Quote Originally Posted by savantu View Post
That's actually incredibly good.Why ? Because , IMO , Penryn has a better cache subsystem :

Penryn - 32KB L1 3 cycles , 6MB L2 15 cycles
Nehalem - 32KB L1 4 cycles , 256KB L2 11 cycles , 8MB L3 39 cycles

Nehalem has 4 cycles L1 , that's a lot , but if probably hidden with SMT and other techniques.The small L2 has very good latency , but at only 256KB it's really tiny.The L3 is very large , but also very slow.

Basically , it's far from optimal for single threaded apps ( Core/Penryn are best there ).

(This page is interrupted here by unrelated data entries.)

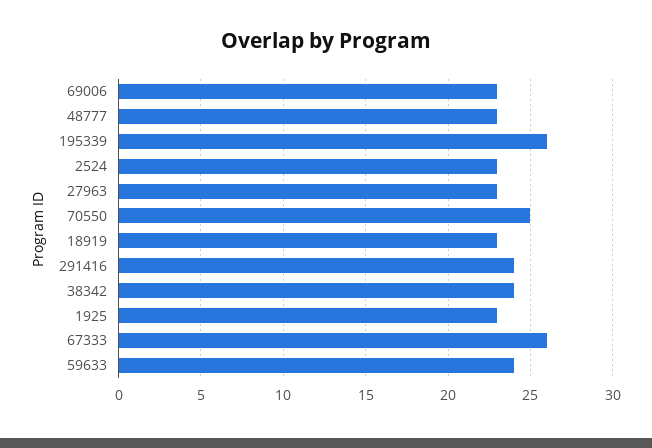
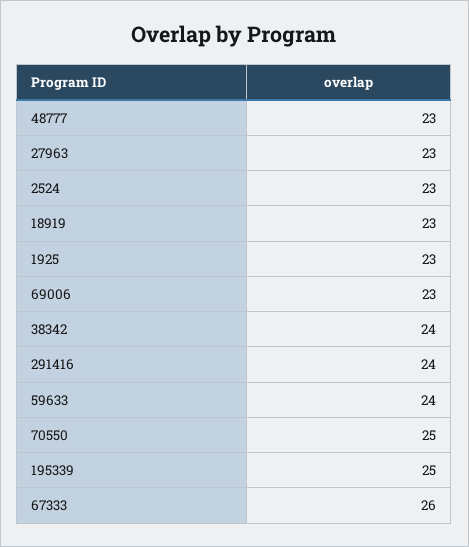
  {
    "69006": 23,
    "48777": 23,
-   "195339": 26,
+   "195339": 25,
    "2524": 23,
    "27963": 23,
    "70550": 25,
    "18919": 23,
    "291416": 24,
    "38342": 24,
    "1925": 23,
    "67333": 26,
    "59633": 24
  }

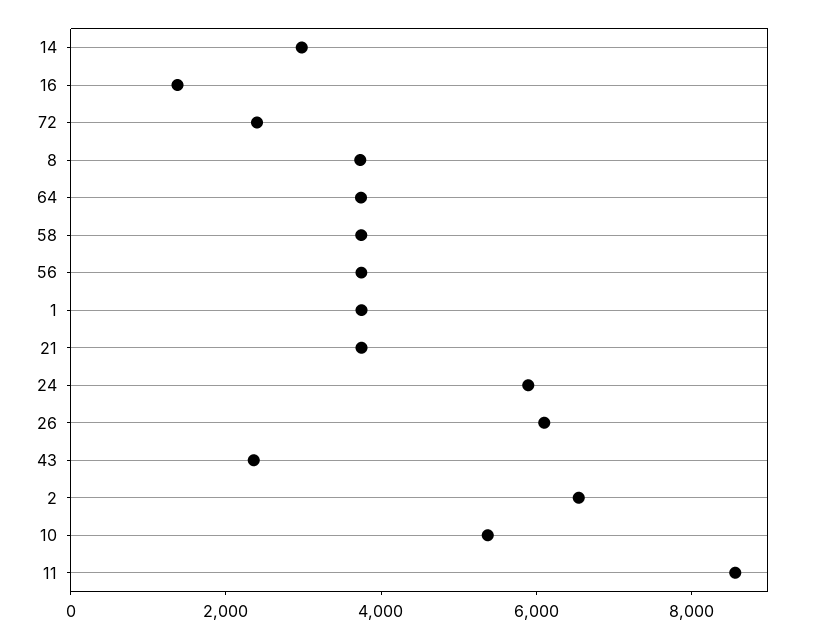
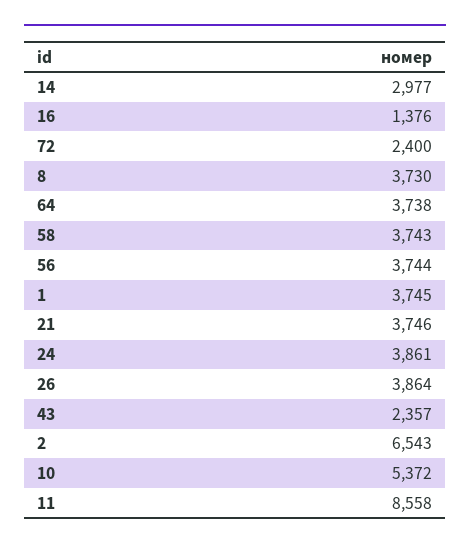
  {
    "14": 2977,
    "16": 1376,
    "72": 2400,
    "8": 3730,
    "64": 3738,
    "58": 3743,
    "56": 3744,
    "1": 3745,
    "21": 3746,
-   "24": 6000,
+   "24": 3861,
-   "26": 6000,
+   "26": 3864,
    "43": 2357,
    "2": 6543,
    "10": 5372,
    "11": 8558
  }

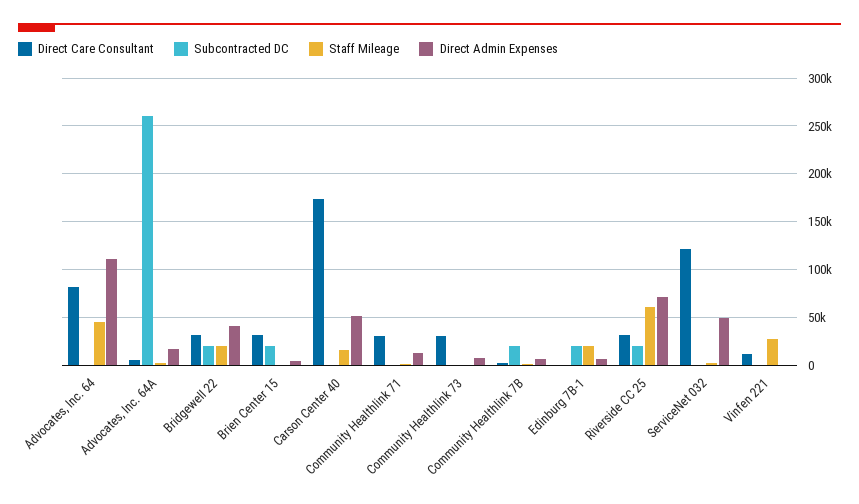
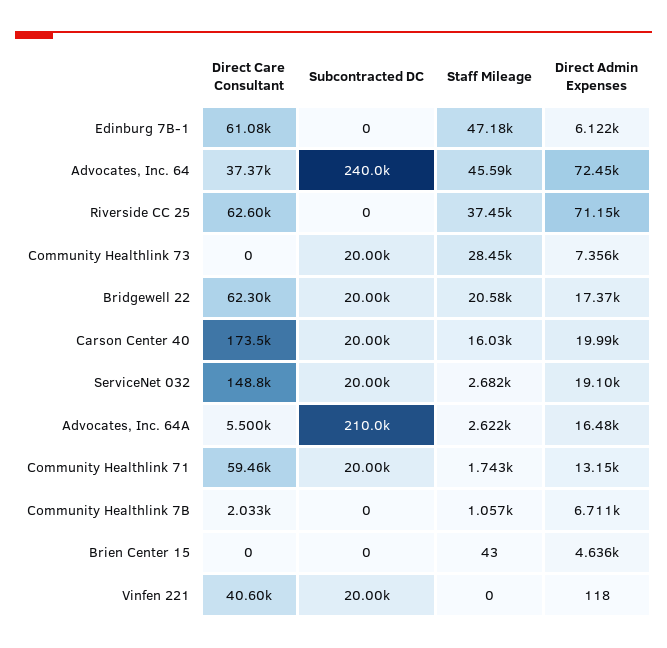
  {
    "Direct Care Consultant": {
-     "Advocates, Inc. 64": 80000,
+     "Advocates, Inc. 64": 37370,
      "Advocates, Inc. 64A": 5500,
-     "Bridgewell 22": 30000,
+     "Bridgewell 22": 62300,
-     "Brien Center 15": 30000,
+     "Brien Center 15": 0,
      "Carson Center 40": 173500,
-     "Community Healthlink 71": 30000,
+     "Community Healthlink 71": 59460,
-     "Community Healthlink 73": 30000,
+     "Community Healthlink 73": 0,
      "Community Healthlink 7B": 2033,
-     "Edinburg 7B-1": 0,
+     "Edinburg 7B-1": 61080,
-     "Riverside CC 25": 30000,
+     "Riverside CC 25": 62600,
-     "ServiceNet 032": 120000,
+     "ServiceNet 032": 148800,
-     "Vinfen 221": 10000
+     "Vinfen 221": 40600
    },
    "Subcontracted DC": {
-     "Advocates, Inc. 64": 0,
+     "Advocates, Inc. 64": 240000,
-     "Advocates, Inc. 64A": 260000,
+     "Advocates, Inc. 64A": 210000,
      "Bridgewell 22": 20000,
-     "Brien Center 15": 20000,
+     "Brien Center 15": 0,
-     "Carson Center 40": 0,
+     "Carson Center 40": 20000,
-     "Community Healthlink 71": 0,
+     "Community Healthlink 71": 20000,
-     "Community Healthlink 73": 0,
+     "Community Healthlink 73": 20000,
-     "Community Healthlink 7B": 20000,
+     "Community Healthlink 7B": 0,
-     "Edinburg 7B-1": 20000,
+     "Edinburg 7B-1": 0,
-     "Riverside CC 25": 20000,
+     "Riverside CC 25": 0,
-     "ServiceNet 032": 0,
+     "ServiceNet 032": 20000,
-     "Vinfen 221": 0
+     "Vinfen 221": 20000
    },
    "Staff Mileage": {
      "Advocates, Inc. 64": 45590,
      "Advocates, Inc. 64A": 2622,
      "Bridgewell 22": 20580,
      "Brien Center 15": 43,
      "Carson Center 40": 16030,
      "Community Healthlink 71": 1743,
-     "Community Healthlink 73": 0,
+     "Community Healthlink 73": 28450,
      "Community Healthlink 7B": 1057,
-     "Edinburg 7B-1": 20000,
+     "Edinburg 7B-1": 47180,
-     "Riverside CC 25": 60000,
+     "Riverside CC 25": 37450,
      "ServiceNet 032": 2682,
-     "Vinfen 221": 30000
+     "Vinfen 221": 0
    },
    "Direct Admin Expenses": {
-     "Advocates, Inc. 64": 110000,
+     "Advocates, Inc. 64": 72450,
      "Advocates, Inc. 64A": 16480,
-     "Bridgewell 22": 40000,
+     "Bridgewell 22": 17370,
      "Brien Center 15": 4636,
-     "Carson Center 40": 50000,
+     "Carson Center 40": 19990,
      "Community Healthlink 71": 13150,
      "Community Healthlink 73": 7356,
      "Community Healthlink 7B": 6711,
      "Edinburg 7B-1": 6122,
      "Riverside CC 25": 71150,
-     "ServiceNet 032": 50000,
+     "ServiceNet 032": 19100,
      "Vinfen 221": 118
    }
  }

To be honest , I expected Nehalem to be slower than Penryn in single threaded apps that aren't BW dependant.This might still be the case , but it looks like Intel did its job.
Hell , even maintaining Penryn single thread performance coupled with K8/K10 scalability ( in fact even better ) makes Nehalem an excellent all around monster.
K10 actually went forward in "all-roundedness" (mostly multi-threaded but single threaded perf. went UP at least), and all it got was bashing by basically the same people rejoicing now. I'm gonna have to call you (and the others) out on this.

K8 scaled like C2Duo BTW. About the same underpinnings. It's just C2Q that started to show signs of fatigue with 4 cores.